Perhaps one compensatory factor for the solitary WDCA flag that he shared, was that he was a member of 8 North-East Cup-winning teams over a 20-year period. He had a few memorable performances in Cup finals, but one that stands out, came in 1994.

Wang had been placed in a perilous position in pursuit of Benalla’s 8/173. A clutter of middle-order wickets at the Gardens Oval saw him take charge of proceedings. His unbeaten 48 guided his side home – nine wickets down and with two balls to spare.

Two years later he top-scored with 58 against Albury, then, just as the home team were sailing along comfortably, he and Peter Tossol wrecked their lower order, to clinch victory.

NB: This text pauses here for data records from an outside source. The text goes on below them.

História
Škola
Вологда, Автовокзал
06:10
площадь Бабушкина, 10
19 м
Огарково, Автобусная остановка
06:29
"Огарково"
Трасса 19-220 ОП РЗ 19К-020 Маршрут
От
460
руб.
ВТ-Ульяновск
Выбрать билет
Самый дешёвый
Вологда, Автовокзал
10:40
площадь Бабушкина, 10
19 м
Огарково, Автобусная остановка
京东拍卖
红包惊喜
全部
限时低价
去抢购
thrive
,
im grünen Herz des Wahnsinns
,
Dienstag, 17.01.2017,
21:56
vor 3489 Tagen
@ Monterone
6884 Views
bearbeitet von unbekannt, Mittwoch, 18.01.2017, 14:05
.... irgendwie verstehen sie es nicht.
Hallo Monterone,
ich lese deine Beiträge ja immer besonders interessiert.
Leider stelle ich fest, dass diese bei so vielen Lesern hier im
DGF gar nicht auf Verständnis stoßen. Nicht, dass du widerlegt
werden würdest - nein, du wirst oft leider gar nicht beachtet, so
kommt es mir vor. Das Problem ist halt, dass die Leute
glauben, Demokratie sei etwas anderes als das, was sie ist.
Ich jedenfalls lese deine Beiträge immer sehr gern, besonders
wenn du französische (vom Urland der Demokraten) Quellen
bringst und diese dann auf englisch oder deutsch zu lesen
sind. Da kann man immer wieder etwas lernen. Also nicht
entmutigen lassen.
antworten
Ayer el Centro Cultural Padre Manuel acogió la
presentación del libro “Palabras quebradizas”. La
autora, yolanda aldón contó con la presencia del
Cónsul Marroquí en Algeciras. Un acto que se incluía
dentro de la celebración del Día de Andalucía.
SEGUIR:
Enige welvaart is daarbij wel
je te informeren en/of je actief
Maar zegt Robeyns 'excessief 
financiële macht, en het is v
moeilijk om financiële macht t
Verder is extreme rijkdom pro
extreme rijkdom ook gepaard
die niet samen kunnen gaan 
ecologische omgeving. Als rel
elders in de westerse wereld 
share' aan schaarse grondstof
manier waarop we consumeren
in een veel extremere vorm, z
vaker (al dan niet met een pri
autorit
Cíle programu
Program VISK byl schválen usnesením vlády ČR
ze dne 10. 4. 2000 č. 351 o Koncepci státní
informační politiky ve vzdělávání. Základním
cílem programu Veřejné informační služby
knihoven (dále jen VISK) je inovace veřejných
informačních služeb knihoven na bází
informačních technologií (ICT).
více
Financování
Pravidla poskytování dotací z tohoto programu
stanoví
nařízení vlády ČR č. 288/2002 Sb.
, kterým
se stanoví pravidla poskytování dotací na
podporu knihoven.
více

Rodney Newton’s record stacks up, with the best of all-time. He scored 9318 runs and took 419 wickets in 415 A-grade matches with Whorouly. He was a four-time winner of the WDCA’s Cricketer of the Year Award and also won the Chronicle Trophy in 1994/95.

The Newton clan played an integral part in the ongoing fortunes of the Whorouly Football Club. Bill chalked up 295 senior games in the Maroon and White guernsey. Wayne was a 200-Gamer and Rod made more than 160 senior appearances.

Rod was enticed to have a run with the Wang. Rovers in 1981 and showed a fair bit as a creative half forward in his 3-year stay at the Findlay Oval. The Hawks were sorry to see him go after 49 games, but knew that his heart lay at Whorouly.

He had been the ‘baby’ of Whorouly’s 1977-’78 premiership sides, under Norm Bussell’s coaching, and was a seasoned campaigner when Billy McMillan led them to another flag in 1989.

His wife, Kerrie won a swag of best and fairests in a terrific netball career and daughter Kristy is following in her footsteps, having taken out the Rovers ‘A’ Grade award last year.

The Newtons lived the AFL ‘dream’ when son Michael, a high-flying forward, was drafted by Melbourne. Often hampered by injury, his interrupted five-year stint with the Demons produced 28 senior games and some sensational aerial displays.

Michael moved to SANFL club Norwood in 2012. He recovered from a knee reconstruction to figure prominently in the club’s third successive premiership last year.

Sport and dairy-farming have dominated Rod Newton’s life and he wouldn’t have it any other way. He has no regrets…but another couple of cricket premierships would have been handy.